GZHU18級寒假訓練：Virgo's Trial-J

UVA-10382

n sprinklers are installed in a horizontal strip of grass l meters long and w meters wide. Each sprinkler

is installed at the horizontal center line of the strip. For each sprinkler we are given its position as the

distance from the left end of the center line and its radius of operation.

What is the minimum number of sprinklers to turn on in order to water the entire strip of grass?

Input

Input consists of a number of cases.
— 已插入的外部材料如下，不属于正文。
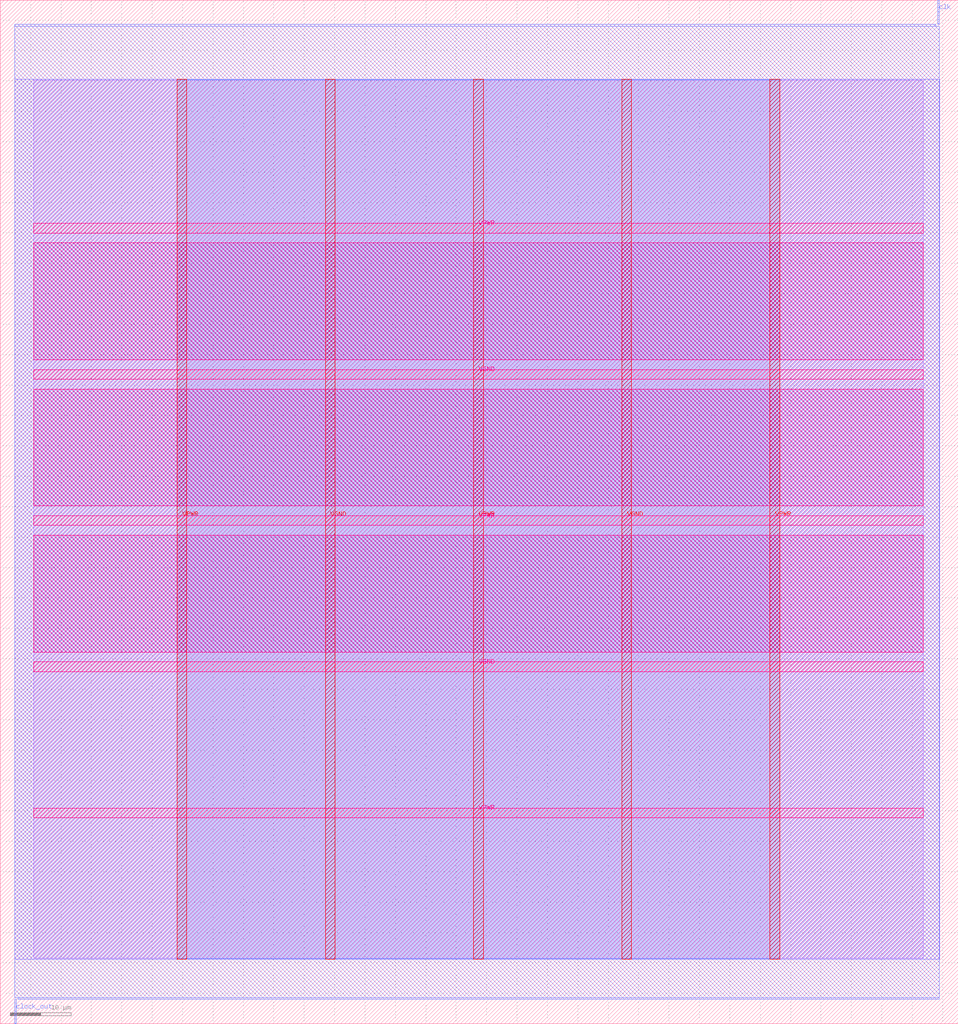
<source format=lef>
VERSION 5.7 ;
  NOWIREEXTENSIONATPIN ON ;
  DIVIDERCHAR "/" ;
  BUSBITCHARS "[]" ;
MACRO clk_divider
  CLASS BLOCK ;
  FOREIGN clk_divider ;
  ORIGIN 0.000 0.000 ;
  SIZE 157.570 BY 168.290 ;
  PIN clk
    DIRECTION INPUT ;
    USE SIGNAL ;
    PORT
      LAYER met2 ;
        RECT 154.190 164.290 154.470 168.290 ;
    END
  END clk
  PIN clock_out
    DIRECTION OUTPUT TRISTATE ;
    USE SIGNAL ;
    PORT
      LAYER met2 ;
        RECT 2.390 0.000 2.670 4.000 ;
    END
  END clock_out
  PIN VPWR
    DIRECTION INOUT ;
    USE POWER ;
    PORT
      LAYER met4 ;
        RECT 126.620 10.640 128.220 155.280 ;
    END
  END VPWR
  PIN VPWR
    DIRECTION INOUT ;
    USE POWER ;
    PORT
      LAYER met4 ;
        RECT 77.860 10.640 79.460 155.280 ;
    END
  END VPWR
  PIN VPWR
    DIRECTION INOUT ;
    USE POWER ;
    PORT
      LAYER met4 ;
        RECT 29.100 10.640 30.700 155.280 ;
    END
  END VPWR
  PIN VPWR
    DIRECTION INOUT ;
    USE POWER ;
    PORT
      LAYER met5 ;
        RECT 5.520 129.975 151.800 131.575 ;
    END
  END VPWR
  PIN VPWR
    DIRECTION INOUT ;
    USE POWER ;
    PORT
      LAYER met5 ;
        RECT 5.520 81.920 151.800 83.520 ;
    END
  END VPWR
  PIN VPWR
    DIRECTION INOUT ;
    USE POWER ;
    PORT
      LAYER met5 ;
        RECT 5.520 33.865 151.800 35.465 ;
    END
  END VPWR
  PIN VGND
    DIRECTION INOUT ;
    USE GROUND ;
    PORT
      LAYER met4 ;
        RECT 102.240 10.640 103.840 155.280 ;
    END
  END VGND
  PIN VGND
    DIRECTION INOUT ;
    USE GROUND ;
    PORT
      LAYER met4 ;
        RECT 53.480 10.640 55.080 155.280 ;
    END
  END VGND
  PIN VGND
    DIRECTION INOUT ;
    USE GROUND ;
    PORT
      LAYER met5 ;
        RECT 5.520 105.945 151.800 107.545 ;
    END
  END VGND
  PIN VGND
    DIRECTION INOUT ;
    USE GROUND ;
    PORT
      LAYER met5 ;
        RECT 5.520 57.895 151.800 59.495 ;
    END
  END VGND
  OBS
      LAYER li1 ;
        RECT 5.520 10.795 151.800 155.125 ;
      LAYER met1 ;
        RECT 2.370 10.640 154.490 155.280 ;
      LAYER met2 ;
        RECT 2.400 164.010 153.910 164.290 ;
        RECT 2.400 4.280 154.460 164.010 ;
        RECT 2.950 4.000 154.460 4.280 ;
      LAYER met3 ;
        RECT 29.100 10.715 128.220 155.205 ;
      LAYER met5 ;
        RECT 5.520 109.145 151.800 128.375 ;
        RECT 5.520 85.120 151.800 104.345 ;
        RECT 5.520 61.095 151.800 80.320 ;
  END
END clk_divider
END LIBRARY


</source>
The first line for each case contains integer numbers n, l and w

with n ≤ 10000. The next n lines contain two integers giving the position of a sprinkler and its radius

of operation. (The picture above illustrates the first case from the sample input.)

Output

For each test case output the minimum number of sprinklers needed to water the entire strip of grass.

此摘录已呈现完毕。